A long-expected draft on securities investments, undergoing its
third review at the fifth session of the 10th National People's
Congress, is likely to be passed next Tuesday.
The draft law - started in 1999 and known as the law on
securities investment fund - is the first in China to regulate the
nation's new securities fund industry.
According to NPC sources, the third version of the draft
clarifies the rights of funds holders to bring lawsuits against
funds managers, funds trustees or funds-offering institutions if
infringements occur against the legitimate interests or rights of
the investors.
"The right to bring a suit is very important to protect the
interests of investors, and the draft pays much attention to
clarifying the civil liabilities and rights of funds managers and
companies," said Wang Yiming, a member of the NPC's Law Committee.

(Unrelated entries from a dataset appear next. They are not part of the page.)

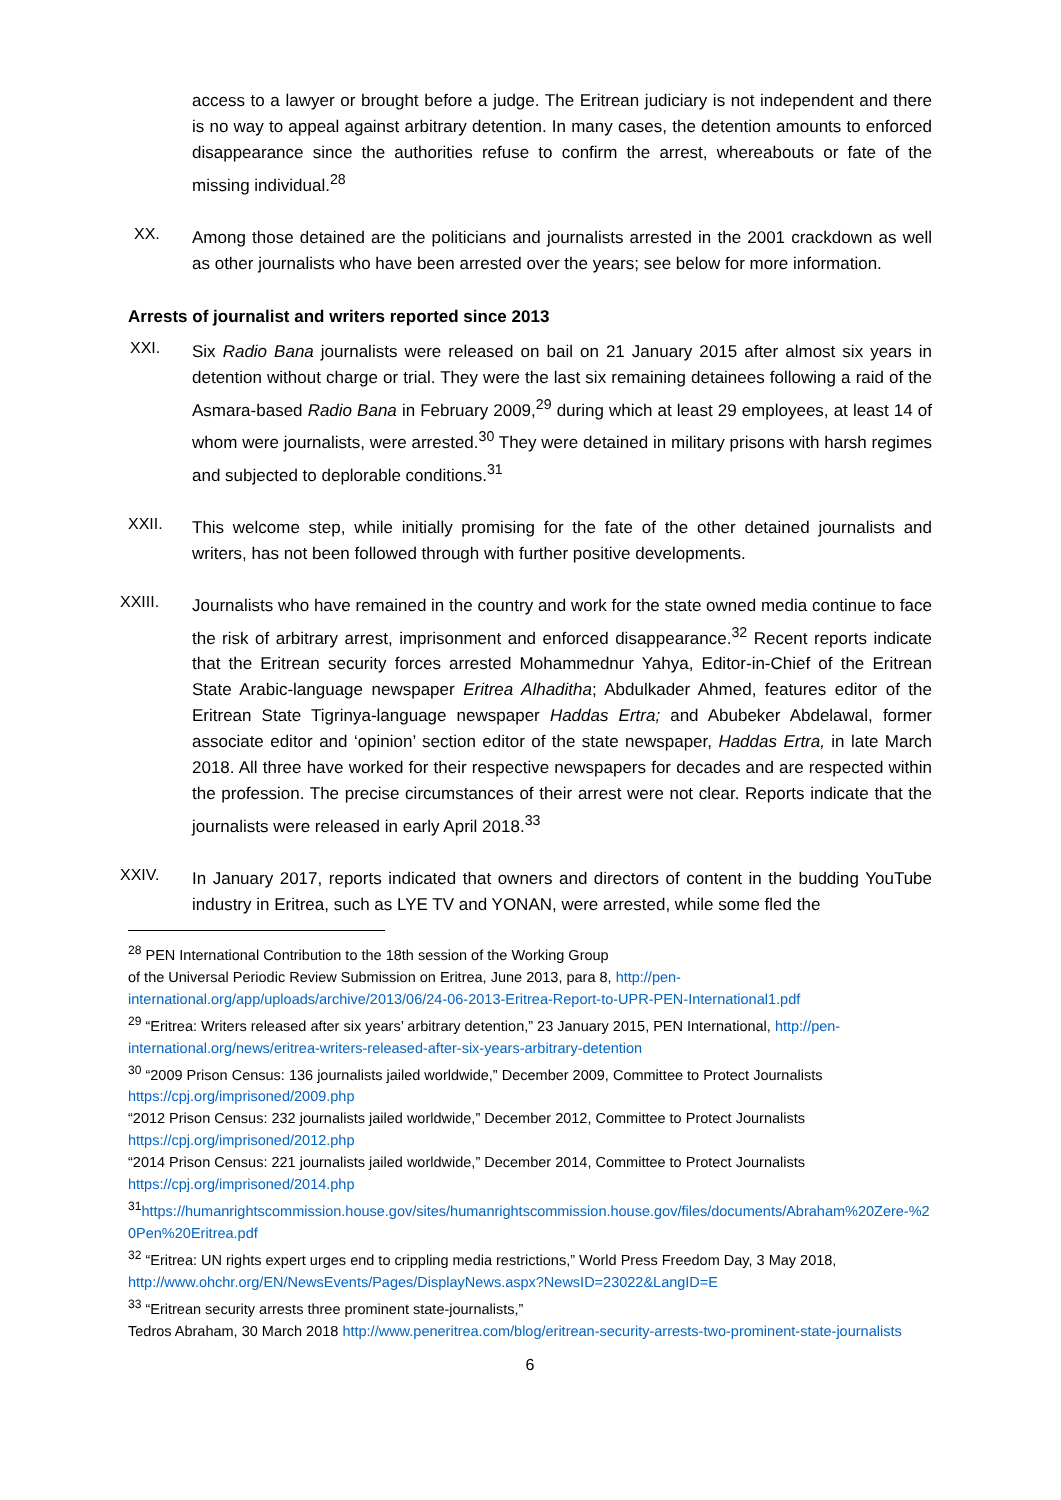access to a lawyer or brought before a judge. The Eritrean judiciary is not independent and there is no way to appeal against arbitrary detention. In many cases, the detention amounts to enforced disappearance since the authorities refuse to confirm the arrest, whereabouts or fate of the missing individual.<sup>28</sup>
XX.
Among those detained are the politicians and journalists arrested in the 2001 crackdown as well as other journalists who have been arrested over the years; see below for more information.
Arrests of journalist and writers reported since 2013
XXI.
Six Radio Bana journalists were released on bail on 21 January 2015 after almost six years in detention without charge or trial. They were the last six remaining detainees following a raid of the Asmara-based Radio Bana in February 2009,<sup>29</sup> during which at least 29 employees, at least 14 of whom were journalists, were arrested.<sup>30</sup> They were detained in military prisons with harsh regimes and subjected to deplorable conditions.<sup>31</sup>
XXII.
This welcome step, while initially promising for the fate of the other detained journalists and writers, has not been followed through with further positive developments.
XXIII.
Journalists who have remained in the country and work for the state owned media continue to face the risk of arbitrary arrest, imprisonment and enforced disappearance.<sup>32</sup> Recent reports indicate that the Eritrean security forces arrested Mohammednur Yahya, Editor-in-Chief of the Eritrean State Arabic-language newspaper Eritrea Alhaditha; Abdulkader Ahmed, features editor of the Eritrean State Tigrinya-language newspaper Haddas Ertra; and Abubeker Abdelawal, former associate editor and ‘opinion’ section editor of the state newspaper, Haddas Ertra, in late March 2018. All three have worked for their respective newspapers for decades and are respected within the profession. The precise circumstances of their arrest were not clear. Reports indicate that the journalists were released in early April 2018.<sup>33</sup>
XXIV.
In January 2017, reports indicated that owners and directors of content in the budding YouTube industry in Eritrea, such as LYE TV and YONAN, were arrested, while some fled the
<sup>28</sup> PEN International Contribution to the 18th session of the Working Group
of the Universal Periodic Review Submission on Eritrea, June 2013, para 8, http://pen-international.org/app/uploads/archive/2013/06/24-06-2013-Eritrea-Report-to-UPR-PEN-International1.pdf
<sup>29</sup> “Eritrea: Writers released after six years’ arbitrary detention,” 23 January 2015, PEN International, http://pen-international.org/news/eritrea-writers-released-after-six-years-arbitrary-detention
<sup>30</sup> “2009 Prison Census: 136 journalists jailed worldwide,” December 2009, Committee to Protect Journalists https://cpj.org/imprisoned/2009.php
“2012 Prison Census: 232 journalists jailed worldwide,” December 2012, Committee to Protect Journalists https://cpj.org/imprisoned/2012.php
“2014 Prison Census: 221 journalists jailed worldwide,” December 2014, Committee to Protect Journalists https://cpj.org/imprisoned/2014.php
<sup>31</sup> https://humanrightscommission.house.gov/sites/humanrightscommission.house.gov/files/documents/Abraham%20Zere-%20Pen%20Eritrea.pdf
<sup>32</sup> “Eritrea: UN rights expert urges end to crippling media restrictions,” World Press Freedom Day, 3 May 2018, http://www.ohchr.org/EN/NewsEvents/Pages/DisplayNews.aspx?NewsID=23022&LangID=E
<sup>33</sup> “Eritrean security arrests three prominent state-journalists,”
Tedros Abraham, 30 March 2018 http://www.peneritrea.com/blog/eritrean-security-arrests-two-prominent-state-journalists
6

"This would plug present loopholes."
Legal experts point out that the current Securities Law
pays scant attention to the civil liabilities of listed companies
that cheat investors, and also fails to stipulate the rights of
shareholders to bring a suits or lodge administrative
complaints.
Wang said the third version of the draft also makes a major
change to the issue of whether open-ended funds can apply for
short-term loans from commercial banks.
Open-ended funds, different from close-ended ones, can be bought
and redeemed by investors based on their developing needs.
The second version of the draft stated that funds management
companies are allowed to apply for short-term loans when many
investors ask to redeem their funds at the same time.
However, some legislators disagree with that and argue that the
current segregated regulatory system of securities, and banking and
insurance industries, prohibit the three from investing in one
another. They say the flow of banking funds may foment risks in the
securities industry.
Since open-ended funds have existed in China for only a short
time, Wang said his committee so far lacks enough experience to
give a final answer on the issue, so the former clause in the
second version was deleted.
"The current draft does not stipulate whether open-ended funds
can apply for short-term loans from commercial banks, which leaves
space for further amendments according to the developing needs of
our situation," said Wang.
Zhou Zhengqing, former chairman of the China
Securities Regulatory Commission and now a member of the NPC
Financial and Economic Committee, said an early enactment of the
law would lay a solid legal basis for the fund industry in China,
which is in an expansion phase and embracing more foreign
participants as the country's financial markets open wider.